A rapid increase in the CRP levels and WBC counts was seen in our patient after the onset of abdominal pain, which was shown on abdominal CT to be an intestinal perforation. Because elevated markers of inflammation such as CRP and WBC have been reported to be predictive of perforation in patients with acute sigmoid diverticulitis [29], it is important to monitor for rapid increases in CRP levels and WBC counts during treatment with naldemedine.

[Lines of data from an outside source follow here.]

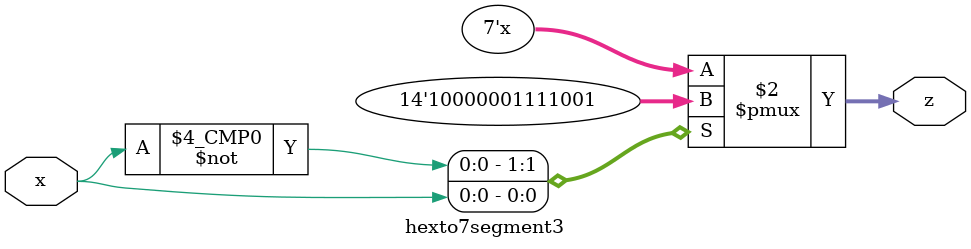
<source format=v>
module sram_part4(clk,rstn,we,d,write_add,data,out,a4,a3_0,w4,w3_0);
input clk;
input rstn;
input we;
input [3:0] d;
input [4:0] write_add;
output wire [6:0]data;
output wire [6:0]out;
output wire [6:0]a4;
output wire [6:0]a3_0;
output wire [6:0]w4;
output wire [6:0]w3_0;

reg [4:0]read_add;
wire [3:0]q;
reg clkdiv;
reg [24:0]div;
always@(posedge clk)
begin
div=div+1'b1;
clkdiv=div[24];
end


always@(posedge clkdiv)
begin
if(! rstn)
	read_add=0;
else
	read_add=read_add+1;

end
hexto7segment o2(d,data);
hexto7segment o3(q,out);
hexto7segment3 o1(write_add[4],w4);
hexto7segment o4(write_add[3:0],w3_0);
hexto7segment3 o5(read_add[4],a4);
hexto7segment o6(read_add[3:0],a3_0);


ram2port	ram2port_inst (
	.clock ( clk ),
	.data ( d ),
	.rdaddress ( read_add ),
	.wraddress ( write_add ),
	.wren ( we ),
	.q ( q )
	);

endmodule



module hexto7segment(input  [3:0]x,output reg [6:0]z);
always @*
case (x)
4'b0000 :   z = 7'b1000000;
4'b0001 :   z = 7'b1111001;
4'b0010 :  	z = 7'b0100100;
4'b0011 : 	z = 7'b0110000;
4'b0100 :	z = 7'b0011001;
4'b0101 :	z = 7'b0010010;
4'b0110 :	z = 7'b0000010;
4'b0111 :	z = 7'b1111000;
4'b1000 :   z = 7'b0000000;
4'b1001 :   z = 7'b0010000;
4'b1010 :   z = 7'b0001000;
4'b1011 :   z = 7'b0000011;
4'b1100 :	z = 7'b1000110;
4'b1101 :	z = 7'b0100001;
4'b1110 :	z = 7'b0000110;
4'b1111 :	z = 7'b0001110;
endcase
endmodule

module hexto7segment3(input  x,output reg [6:0]z);
always @*
case (x)
1'b0 :   z = 7'b1000000;
1'b1 :   z = 7'b1111001;

endcase
 
endmodule
</source>
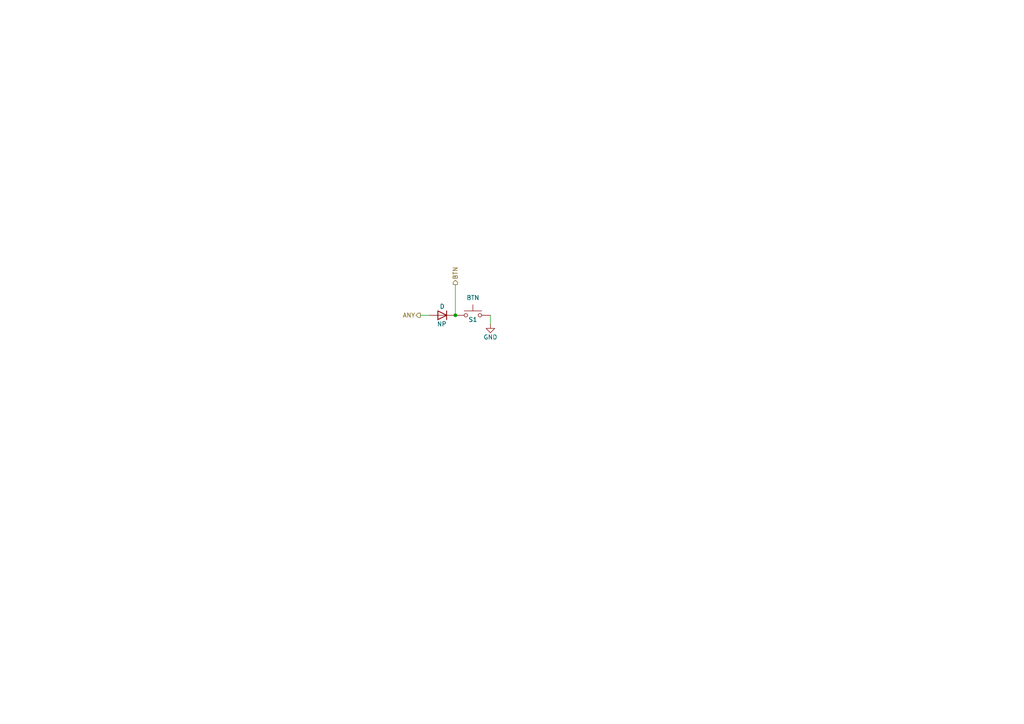
<source format=kicad_sch>
(kicad_sch (version 20211123) (generator eeschema)

  (uuid 3931cd65-59db-4650-bde2-1207e270a4d5)

  (paper "A4")

  

  (junction (at 132.08 91.44) (diameter 0) (color 0 0 0 0)
    (uuid a7482866-7494-422e-8eb4-48b8df17faf4)
  )

  (wire (pts (xy 121.92 91.44) (xy 124.46 91.44))
    (stroke (width 0) (type default) (color 0 0 0 0))
    (uuid 235f3784-d738-4503-92b3-b1e89324074a)
  )
  (wire (pts (xy 132.08 82.55) (xy 132.08 91.44))
    (stroke (width 0) (type default) (color 0 0 0 0))
    (uuid e5f6d0d3-e09a-43ae-b1bd-8f03272a9d05)
  )
  (wire (pts (xy 142.24 91.44) (xy 142.24 93.98))
    (stroke (width 0) (type default) (color 0 0 0 0))
    (uuid ff3c0ceb-2608-4a6c-a7a9-a4bb27778902)
  )

  (hierarchical_label "ANY" (shape output) (at 121.92 91.44 180)
    (effects (font (size 1.27 1.27)) (justify right))
    (uuid 6b890eb9-ae49-4fdf-b08e-0cd6832fd0f6)
  )
  (hierarchical_label "BTN" (shape output) (at 132.08 82.55 90)
    (effects (font (size 1.27 1.27)) (justify left))
    (uuid 9923da92-aa70-4ae4-97b9-e3f3c267ba3c)
  )

  (symbol (lib_id "Device:D") (at 128.27 91.44 180) (unit 1)
    (in_bom yes) (on_board yes)
    (uuid 39abff33-50ea-4971-a0a3-b359beb69394)
    (property "Reference" "NP" (id 0) (at 129.54 93.98 0)
      (effects (font (size 1.27 1.27)) (justify left))
    )
    (property "Value" "D" (id 1) (at 128.27 88.9 0))
    (property "Footprint" "" (id 2) (at 128.27 91.44 0)
      (effects (font (size 1.27 1.27)) hide)
    )
    (property "Datasheet" "~" (id 3) (at 128.27 91.44 0)
      (effects (font (size 1.27 1.27)) hide)
    )
    (pin "1" (uuid 823188e4-54df-4959-97b5-15ae4b2ff414))
    (pin "2" (uuid d660fe40-b46d-4aa6-b7ba-307cfac459d4))
  )

  (symbol (lib_id "power:GND") (at 142.24 93.98 0) (unit 1)
    (in_bom yes) (on_board yes)
    (uuid 8c3e7104-aa64-42e5-84e0-e6cc833b580c)
    (property "Reference" "#PWR?" (id 0) (at 142.24 100.33 0)
      (effects (font (size 1.27 1.27)) hide)
    )
    (property "Value" "GND" (id 1) (at 142.24 97.79 0))
    (property "Footprint" "" (id 2) (at 142.24 93.98 0)
      (effects (font (size 1.27 1.27)) hide)
    )
    (property "Datasheet" "" (id 3) (at 142.24 93.98 0)
      (effects (font (size 1.27 1.27)) hide)
    )
    (pin "1" (uuid 8708e839-9775-475c-8341-9205ff1e823c))
  )

  (symbol (lib_id "Switch:SW_Push") (at 137.16 91.44 0) (mirror y) (unit 1)
    (in_bom yes) (on_board yes)
    (uuid f3b812c2-a0fc-4a10-813c-b7868a9843a7)
    (property "Reference" "S1" (id 0) (at 137.16 92.71 0))
    (property "Value" "BTN" (id 1) (at 137.16 86.36 0))
    (property "Footprint" "" (id 2) (at 137.16 86.36 0)
      (effects (font (size 1.27 1.27)) hide)
    )
    (property "Datasheet" "~" (id 3) (at 137.16 86.36 0)
      (effects (font (size 1.27 1.27)) hide)
    )
    (pin "1" (uuid 6586567b-a1ea-4e1f-8197-d2f2fcd34f04))
    (pin "2" (uuid e1d0511a-fa0d-40fc-a011-edba2d7338d8))
  )
)

</source>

This case report has limitations. The patient had both diverticulitis and constipation, which may have influenced the development of intestinal perforation. Smoking, a risk factor for diverticulitis, has been reported to be a risk factor for oral cavity and pharyngeal cancer [30]. Further research is needed to investigate the potential association between oral cancer and naldemedine-induced intestinal perforation. Additionally, because naldemedine is used to treat OIC, it was difficult to completely exclude the effects of constipation on perforation. Nevertheless, naldemedine is likely to be commonly prescribed in clinical practice for patients with OIC. Therefore, we think that this case report contains clinically significant findings.

In conclusion, we reported a patient with a diverticular perforation in his sigmoid colon that occurred after naldemedine administration. When using naldemedine for OIC in patients with pre-existing diverticular disease, we should be aware of the risk for intestinal perforation. During naldemedine administration, we should evaluate for abdominal tenderness and carefully monitor for increasing WBC counts and CRP levels. Furthermore, during the treatment of OIC, the selection of an appropriate laxative or change to another opioid should be considered frequently, depending on the patient's condition.